Whereas Keith Murphy reluctantly gave a timeline of a few years before a kidney patch might be viable, Dr. Atala was unable to venture a guess as to when bioprinted organs might become a reality.  Instead, he said, “In science, it is never easy to predict how soon a new technology will become clinically available to patients. The results of our research indicate the feasibility of printing bone, muscle and cartilage for patients, and we will be using similar strategies to print solid organs. Our goal is to make patients better, so we are also pursuing other technologies, including cell therapies.”

In a paired exchange, multiple incompatible donors are matched with compatible recipients to create a donation chain. (Image courtesy of Kidney Link.)

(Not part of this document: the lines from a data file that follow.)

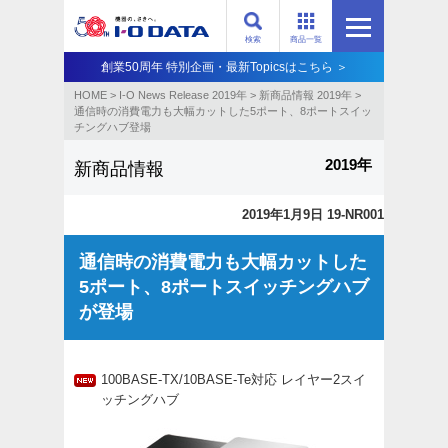
検索
商品一覧
創業50周年 特別企画・最新Topicsはこちら ＞
HOME
>
I-O News Release 2019年
>
新商品情報 2019年
>
通信時の消費電力も大幅カットした5ポート、8ポートスイッ
チングハブ登場
2019年
新商品情報
2019年1月9日 19-NR001
通信時の消費電力も大幅カットした
5ポート、8ポートスイッチングハブ
が登場
100BASE-TX/10BASE-Te対応 レイヤー2スイ
ッチングハブ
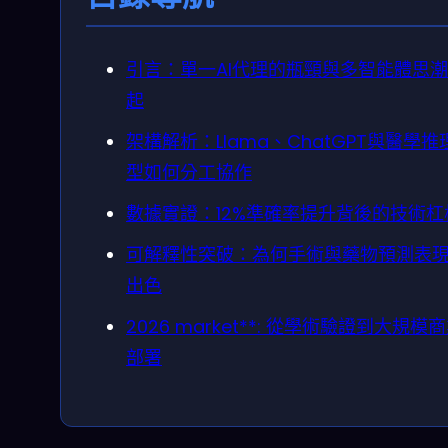
引言：單一AI代理的瓶頸與多智能體思
起
架構解析：Llama、ChatGPT與醫學推
型如何分工協作
數據實證：12%準確率提升背後的技術杠
可解釋性突破：為何手術與藥物預測表
出色
2026 market**: 從學術驗證到大規模
部署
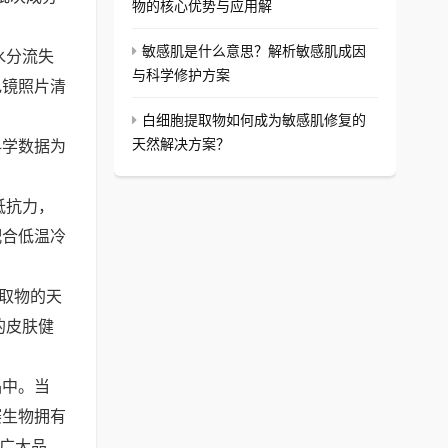
物的核心优势与应用解
敏感肌是什么意思？解析敏感肌成因
水分流失
与科学修护方案
电镜照片清
白细胞提取物如何成为敏感肌修复的
天然解决方案？
科学数据为
抵抗力，
配合低温冷
取物的天
的皮肤健
品中。当
赛生物拥有
为广大品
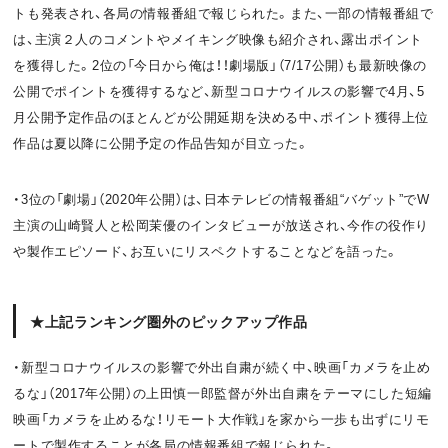
トも発表され、各局の情報番組で報じられた。また、一部の情報番組で
は、主演２人のコメントやメイキング映像も紹介され、露出ポイント
を獲得した。2位の「今日から俺は！！劇場版」（7/17公開）も最新映像の
公開でポイントを獲得するなど、新型コロナウイルスの影響で4月、5
月公開予定作品のほとんどが公開延期を決める中、ポイント獲得上位
作品は夏以降に公開予定の作品告知が目立った。
・3位の「劇場」（2020年公開）は、日本テレビの情報番組“バゲット”でW
主演の山崎賢人と松岡茉優のインタビューが放送され、今作の役作り
や製作エピソード、お互いにリスペクトすることなどを語った。
★上記ランキング圏外のピックアップ作品
・新型コロナウイルスの影響で外出自粛が続く中、映画「カメラを止め
るな」（2017年公開）の上田慎一郎監督が外出自粛をテーマにした短編
映画「カメラを止めるな！リモート大作戦」を家から一歩も出ずにリモ
ートで製作することが各局の情報番組で報じられた。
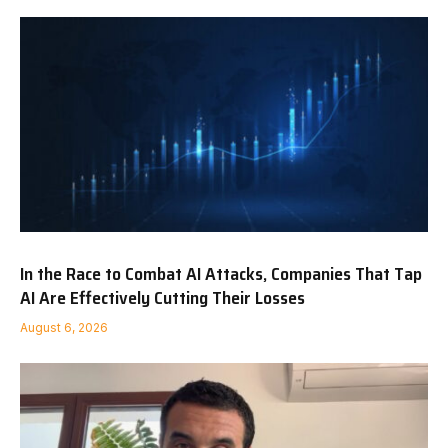
In the Race to Combat AI Attacks, Companies That Tap
AI Are Effectively Cutting Their Losses
August 6, 2026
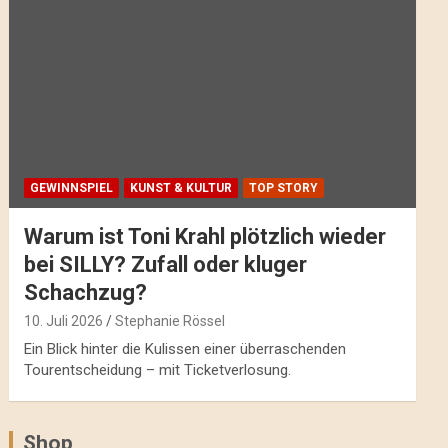
GEWINNSPIEL
KUNST & KULTUR
TOP STORY
Warum ist Toni Krahl plötzlich wieder
bei SILLY? Zufall oder kluger
Schachzug?
10. Juli 2026
Stephanie Rössel
Ein Blick hinter die Kulissen einer überraschenden
Tourentscheidung – mit Ticketverlosung.
Shop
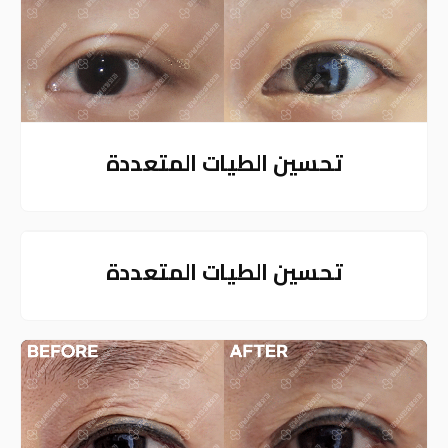
تحسين الطيات المتعددة
تحسين الطيات المتعددة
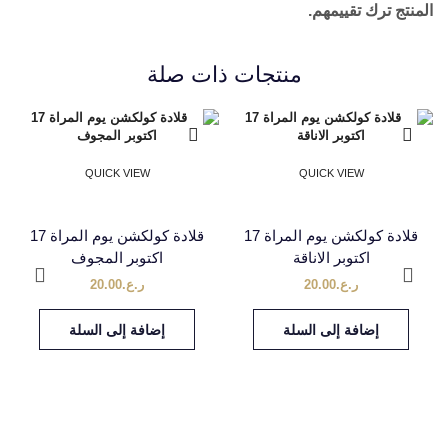
المنتج ترك تقييمهم.
منتجات ذات صلة
QUICK VIEW
QUICK VIEW
قلادة كولكشن يوم المراة 17
قلادة كولكشن يوم المراة 17
اكتوبر الاناقة
اكتوبر المجوف
ر.ع.
20.00
ر.ع.
20.00
إضافة إلى السلة
إضافة إلى السلة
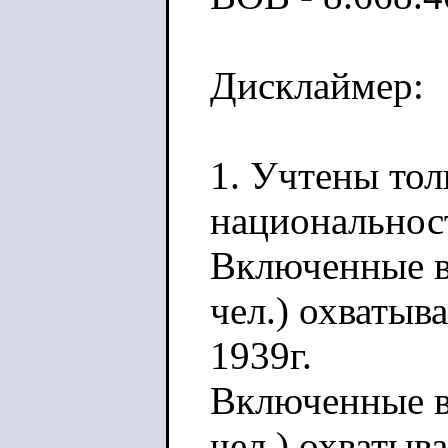
Дисклаймер:
1. Учтены то
национальнос
Включенные в
чел.) охватыв
1939г.
Включенные в 
чел.) охваты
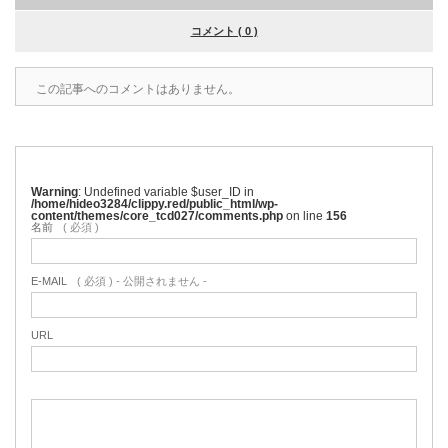
コメント ( 0 )
この記事へのコメントはありません。
Warning
: Undefined variable $user_ID in
/home/hideo3284/clippy.red/public_html/wp-
content/themes/core_tcd027/comments.php
on line
156
名前
( 必須 )
E-MAIL
( 必須 ) - 公開されません -
URL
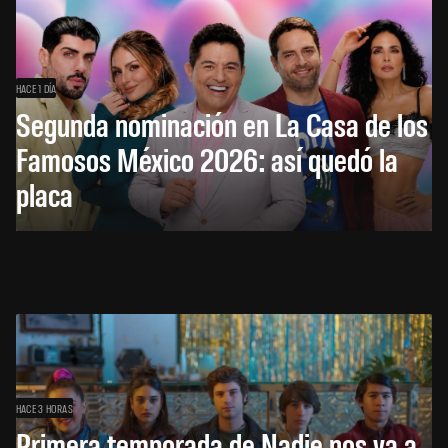
HACE 1 DÍA
Segunda nominación en La Casa de los
Famosos México 2026: así quedó la
placa
HACE 3 HORAS
Primera temporada de Nadie nos va a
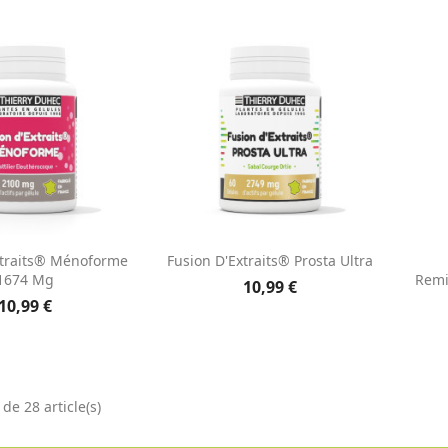
erçu rapide
Aperçu rapide

xtraits® Ménoforme
Fusion D'Extraits® Prosta Ultra
1674 Mg
Remi
10,99 €
10,99 €
de 28 article(s)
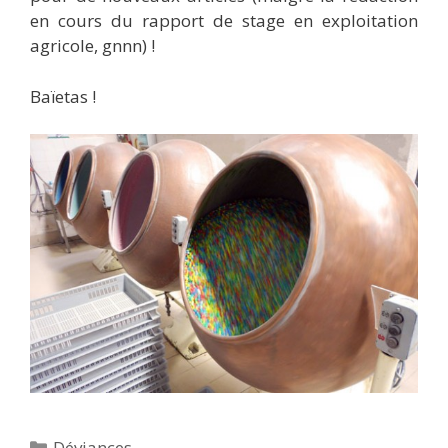
en cours du rapport de stage en exploitation
agricole, gnnn) !
Baïetas !
Catégories
Déviances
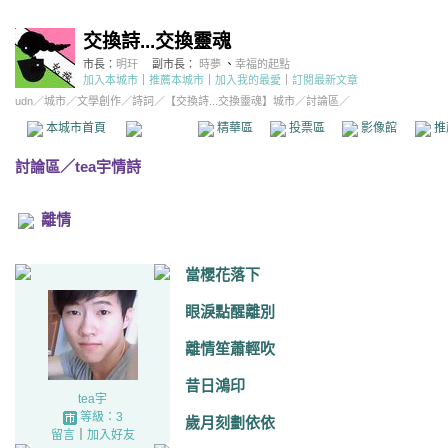
交換詩...交換靈魂
市長：
明玕
副市長：
時夢
、
幸福的起點
加入本城市
｜
推薦本城市
｜
加入我的最愛
｜
訂閱最新文章
udn
／
城市
／
文學創作
／
詩詞
／
【交換詩...交換靈魂】城市
／討論區／
本城市首頁
討論區
精華區
投票區
影像館
推
討論區
／
tea宇情詩
離情
當櫻花落下
眼淚點醒離別
離情笙蕭輕吹
昔日鴻印
tea宇
等級：3
歲月刻劃依依
留言
｜
加入好友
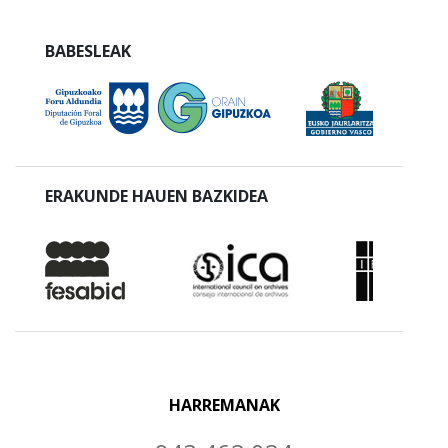
BABESLEAK
ERAKUNDE HAUEN BAZKIDEA
HARREMANAK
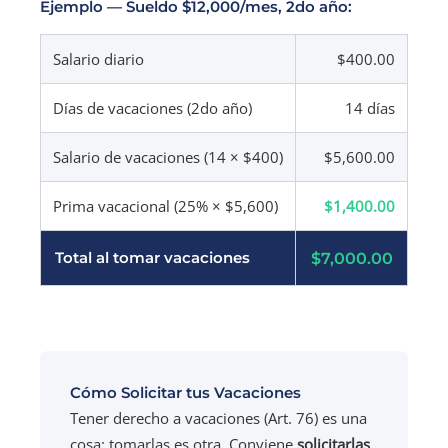
Ejemplo — Sueldo $12,000/mes, 2do año:
Salario diario
$400.00
Días de vacaciones (2do año)
14 días
Salario de vacaciones (14 × $400)
$5,600.00
Prima vacacional (25% × $5,600)
$1,400.00
$7,000.00
Total al tomar vacaciones
Cómo Solicitar tus Vacaciones
Tener derecho a vacaciones (Art. 76) es una
cosa; tomarlas es otra. Conviene
solicitarlas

Until then, organizations like the National Kidney Registry, Be the Match and The Alliance for Paired Kidney Donation have been developing new strategies for managing the organ crisis in the U.S. With paired organ exchange, it’s possible for patients with incompatible donors to be placed into a larger pool to be matched so that multiple patients can receive organs from compatible strangers. However, in such a network, the donors must volunteer to donate a kidney to someone they don’t know, which can be a potential psychological hindrance.

For widespread organ donation to be truly successful, there are a lot of cultural and political obstacles to overcome. Efforts to institute an opt-out system of organ donation, in which organ donation occurs automatically after death unless an individual specifically requests otherwise, have struggled in the United States. Without such a system, would-be donors often have false biases against organ donation, mistakenly believing that doctors won’t work as hard to save the lives of organ donors or that the organs might be harvested for the black market.

As of January 2016, there were 121,678 people in the U.S. in need of an organ transplant, 100,791 of which were awaiting kidney transplants. For kidney patients, there is a race against time, on the one hand waiting for cultural attitudes to shift to increase the number of eligible donors and, on the other hand, for technology to improve to the point where there are newer, better treatment options, like artificial or bioprinted kidneys.

The author with his godparents, Tien (left) and Dadi (right). (Image courtesy of Le Voyager Photography.)

I asked my godmother if, given the hardship she has gone through with her first two transplants, whether she’d be open to the idea of receiving a bioprinted kidney made from her own cells, in the hopes of limiting the chances of rejection.

“Based on my experience,” Dadi said, “of course, I am eagerly waiting for something like a printable kidney or an artificial kidney. The needle access site in my arm is becoming too scarred to use, leaving only the vessels in my neck or legs—areas that are highly problematic and prone to infection. If I run out of dialysis access, I need something to live on. Timing is very important. If I have to wait another 10 years, I don’t think my vessel can last that long.”

She added, “I hope the scientists that are working on these projects have something out sooner. It’s not just me that needs it. There are a lot of other patients. I’ve been a nurse for kidney patients for all of these years. I know that many people out there are waiting for something because they can’t get a transplant. They’re miserable on dialysis or some of them, like me, might not be able to do dialysis anymore. There’s really a big need there. It’s really a life or death issue.”